• ACTIVITY:
Search the listing below for the string "like" and show each line that contains it.

** EXTRACTED DATA follows **

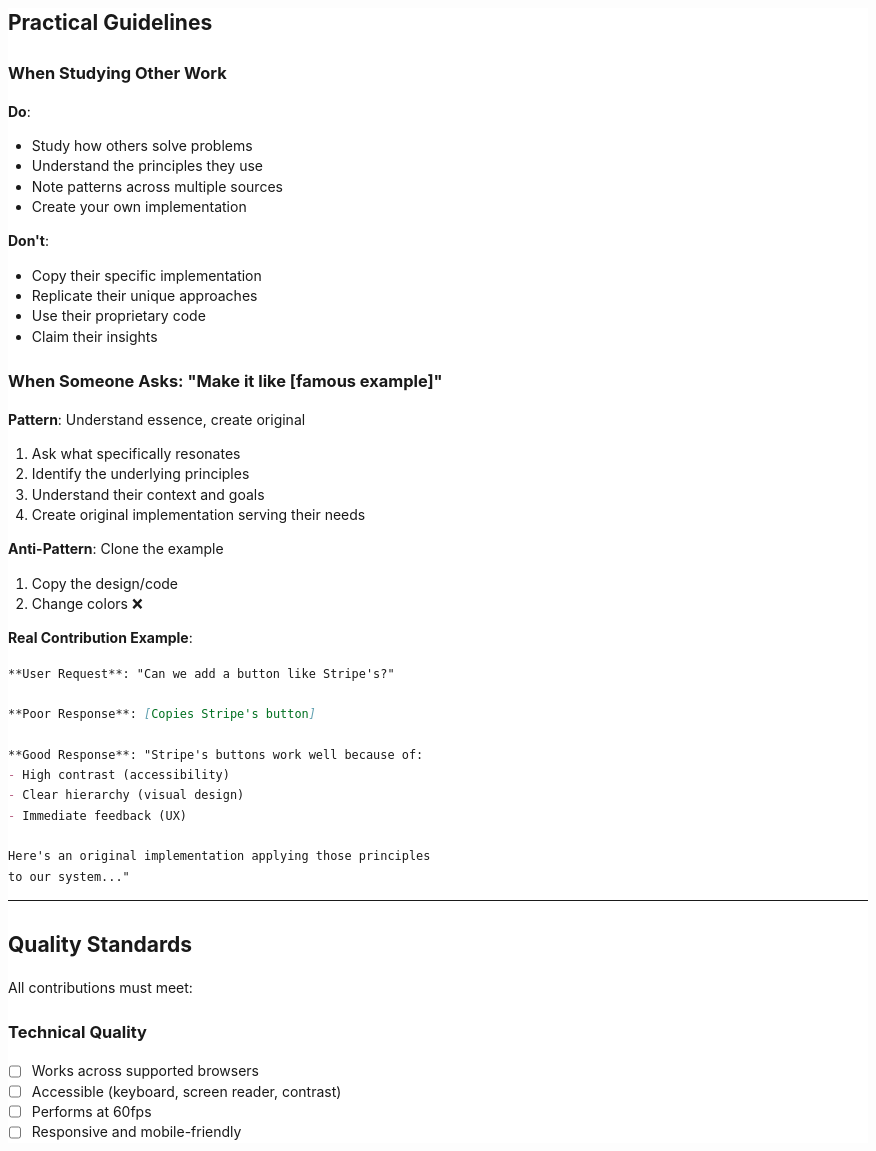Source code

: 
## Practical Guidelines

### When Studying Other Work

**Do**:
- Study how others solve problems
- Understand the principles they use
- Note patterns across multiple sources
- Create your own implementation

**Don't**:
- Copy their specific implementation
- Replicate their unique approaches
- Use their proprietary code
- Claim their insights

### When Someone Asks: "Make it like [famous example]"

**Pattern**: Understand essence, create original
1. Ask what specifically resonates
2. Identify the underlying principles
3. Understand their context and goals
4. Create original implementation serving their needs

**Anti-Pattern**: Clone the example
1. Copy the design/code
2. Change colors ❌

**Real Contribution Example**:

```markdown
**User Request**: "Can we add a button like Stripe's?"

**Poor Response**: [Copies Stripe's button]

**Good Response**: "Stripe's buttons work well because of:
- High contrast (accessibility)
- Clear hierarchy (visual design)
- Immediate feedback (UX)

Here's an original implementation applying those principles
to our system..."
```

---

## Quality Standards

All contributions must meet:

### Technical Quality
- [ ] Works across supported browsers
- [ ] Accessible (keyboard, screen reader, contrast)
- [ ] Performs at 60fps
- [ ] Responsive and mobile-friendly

** End of EXTRACTED DATA **

• RESPONSE FOR THIS EXERCISE:
### When Someone Asks: "Make it like [famous example]"
**User Request**: "Can we add a button like Stripe's?"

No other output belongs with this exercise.